VeriLoRA: Fine-Tuning Large Language Models with Verifiable Security via Zero-Knowledge Proofs
Guofu Liao, Taotao Wang, Shengli Zhang, Jiqun Zhang, Shi Long, Dacheng Tao
TL;DR
VeriLoRA introduces the first end-to-end zero-knowledge verification framework for LoRA-based fine-tuning of large language models, enabling secure and private verification of forward pass, backward pass, and parameter updates. It combines arithmetic-verification via sumcheck and multilinear extensions with non-arithmetic protocols built on lookup arguments to handle activations, Softmax, and tensor operations, all supported by Hyrax-style polynomial commitments.
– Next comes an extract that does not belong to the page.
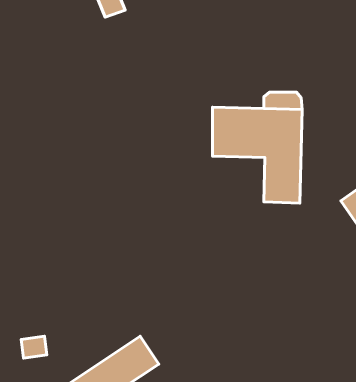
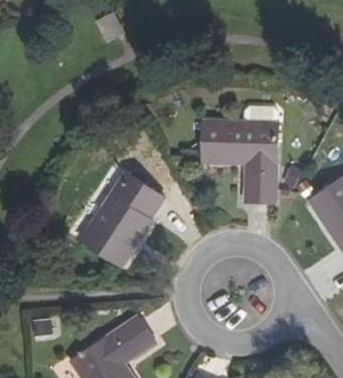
building: none -> [80,173,165,265]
The approach is validated on open-source LLMs up to 13B parameters using GPU-accelerated implementations, showing practical verification times and substantial overhead for proof generation, but manageable verification times and strong privacy guarantees. This work bridges cryptography and ML by enabling trustworthy fine-tuning in untrusted or sensitive environments and sets the stage for future lighter-weight verifiable training systems.
Abstract
Fine-tuning large language models (LLMs) is crucial for adapting them to specific tasks, yet it remains computationally demanding and raises concerns about correctness and privacy, particularly in untrusted environments. Although parameter-efficient methods like Low-Rank Adaptation (LoRA) significantly reduce resource requirements, ensuring the security and verifiability of fine-tuning under zero-knowledge constraints remains an unresolved challenge. To address this, we introduce VeriLoRA, the first framework to integrate LoRA fine-tuning with zero-knowledge proofs (ZKPs), achieving provable security and correctness. VeriLoRA employs advanced cryptographic techniques -- such as lookup arguments, sumcheck protocols, and polynomial commitments -- to verify both arithmetic and non-arithmetic operations in Transformer-based architectures. The framework provides end-to-end verifiability for forward propagation, backward propagation, and parameter updates during LoRA fine-tuning, while safeguarding the privacy of model parameters and training data. Leveraging GPU-based implementations, VeriLoRA demonstrates practicality and efficiency through experimental validation on open-source LLMs like LLaMA, scaling up to 13 billion parameters. By combining parameter-efficient fine-tuning with ZKPs, VeriLoRA bridges a critical gap, enabling secure and trustworthy deployment of LLMs in sensitive or untrusted environments.